# Reo Woodvil



## Rob Fisher (17/6/14)

I have been making a few contacts since acquiring a Woodvil or two and I may be being offered a couple of VV Woodvil's shortly and wondered if anyone is after a Woodvil? They are pretty scarce and really difficult to get hold of so if anyone wants one let me know because I will only be wanting one VV Woodvil and I know he has a couple that he may be selling.


----------



## crack2483 (17/6/14)

What controls the vv? What chips do they come with?

Sent from my SM-N9005 using Tapatalk


----------



## Rob Fisher (17/6/14)

Rip's Review.

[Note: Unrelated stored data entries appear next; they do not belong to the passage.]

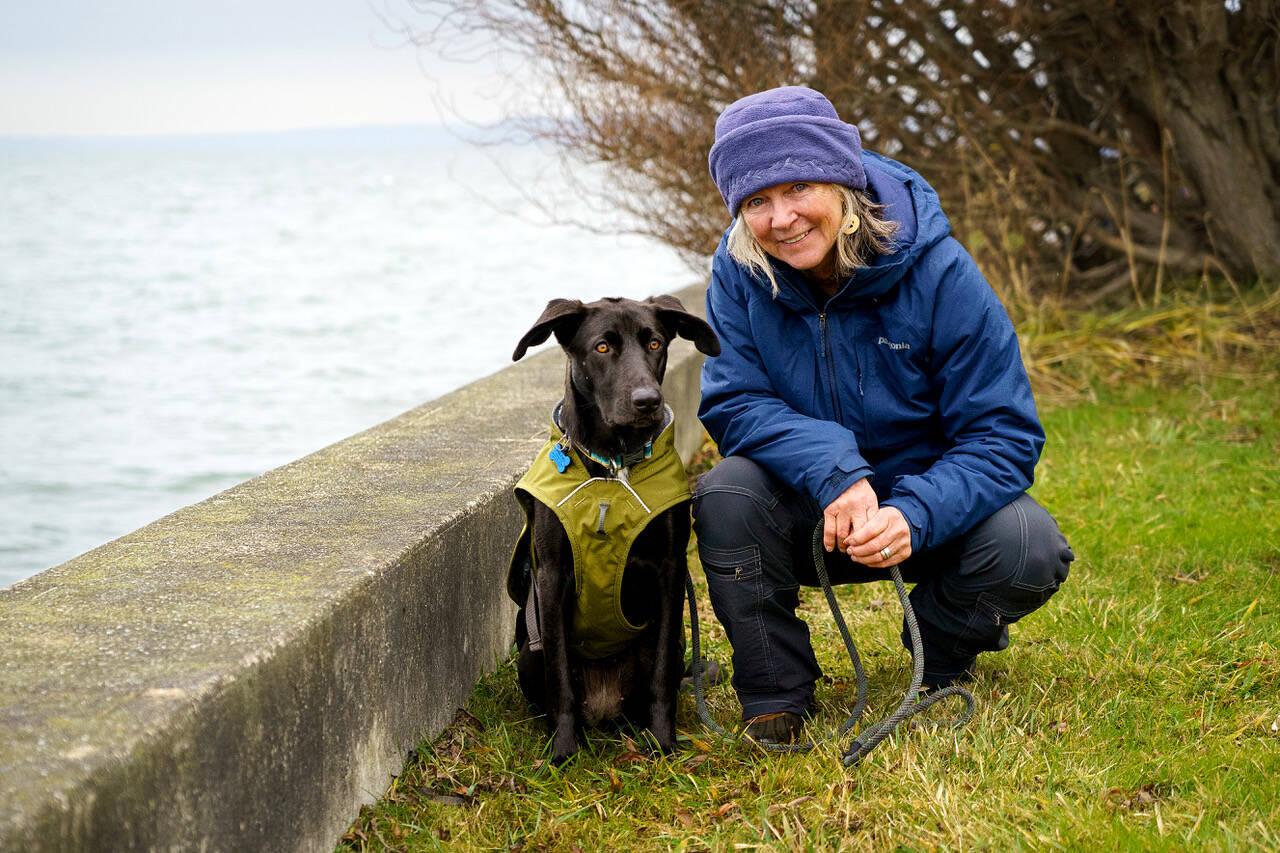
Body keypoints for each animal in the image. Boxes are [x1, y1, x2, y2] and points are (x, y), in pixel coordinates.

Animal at [504, 292, 721, 758]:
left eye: (655, 343)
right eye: (602, 347)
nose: (648, 401)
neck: (611, 470)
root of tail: (605, 706)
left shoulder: (669, 571)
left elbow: (661, 677)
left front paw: (663, 743)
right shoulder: (551, 576)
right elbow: (560, 680)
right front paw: (563, 752)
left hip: (674, 646)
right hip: (528, 648)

It's a bit dated but so is the Woodvil VV....



Another review and he tells you what chip is used...

Reactions: Like 1


----------



## Rob Fisher (18/6/14)

If anyone wants any other Woodvil let me know because I keep a sharp eye on the sales on ECF... the Woodvil's normally sell within a very short space of time but they are available from time to time and if I know someone wants one I'll grab it for you.

For Example this 18490 is up for sale at$165.


----------



## MurderDoll (18/6/14)

Rob Fisher said:


> If anyone wants any other Woodvil let me know because I keep a sharp eye on the sales on ECF... the Woodvil's normally sell within a very short space of time but they are available from time to time and if I know someone wants one I'll grab it for you.
> 
> For Example this 18490 is up for sale at$165.
> View attachment 6590


That's beautiful!


----------



## Rob Fisher (20/6/14)

Another really good reason to get a Woodvil are these very cold nights... when I grab my Woodvil it's real pleasant to the touch... when I grab the Grand it's bloody FREEZING!! Sheeezzzz!


----------



## Rob Fisher (16/9/14)

I'm a bid sad tonight because Evangeline and Missy the 2 Woodvils are on their way to Rob's Spa in the US of A! I miss them.

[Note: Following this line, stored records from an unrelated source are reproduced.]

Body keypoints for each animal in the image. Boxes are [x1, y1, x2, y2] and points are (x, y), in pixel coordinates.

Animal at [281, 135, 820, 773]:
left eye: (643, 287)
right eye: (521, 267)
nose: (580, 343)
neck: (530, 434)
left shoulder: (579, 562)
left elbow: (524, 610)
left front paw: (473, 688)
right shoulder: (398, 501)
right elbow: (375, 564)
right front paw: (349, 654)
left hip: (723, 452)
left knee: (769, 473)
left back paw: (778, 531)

They are getting a makeover which will include the gold sub ohm kits!

Reactions: Like 2


----------



## Paulie (16/9/14)

Rob Fisher said:


> I'm a bid sad tonight because Evangeline and Missy the 2 Woodvils are on their way to Rob's Spa in the US of A! I miss them.
> 
> They are getting a makeover which will include the gold sub ohm kits!
> 
> View attachment 11530


 
Dont fret Rob! They will be back soon with you looking spanking new and updated!

Reactions: Agree 1


----------



## johan (16/9/14)

Agree there with paul and as an added bonus they will come back hotter and spank harder.


----------



## Rob Fisher (16/9/14)

johan said:


> Agree there with paul and as an added bonus they will come back hotter and spank harder.


 
And that is so the plan!  I didn't realise quite how much difference the Sub Ohm kit actually makes!

Reactions: Like 1


----------



## Paulie (16/9/14)

Rob also remember that the woodvil will never hit as hard as the grand/mini as you still running on wires and the conductivity is not as great and have a bigger voltage drop (not tested yet) however i can defiantly feel it when i switch between them. However i know it will be alot better!

Reactions: Like 1 | Agree 2


----------



## Rob Fisher (17/9/14)

Just for the record... When Evangeline and Missy return they will be Woodvil LP's! 

80% of the new run of Woodvil's due for sale later this year will be LP's.

Reactions: Like 2 | Winner 2


----------



## Marzuq (17/9/14)

Rob Fisher said:


> Just for the record... When Evangeline and Missy return they will be Woodvil LP's!
> 
> 80% of the new run of Woodvil's due for sale later this year will be LP's.


looking forward to seeing those ladies sporting an LP. im sure they will be even more enticing

Reactions: Like 1


----------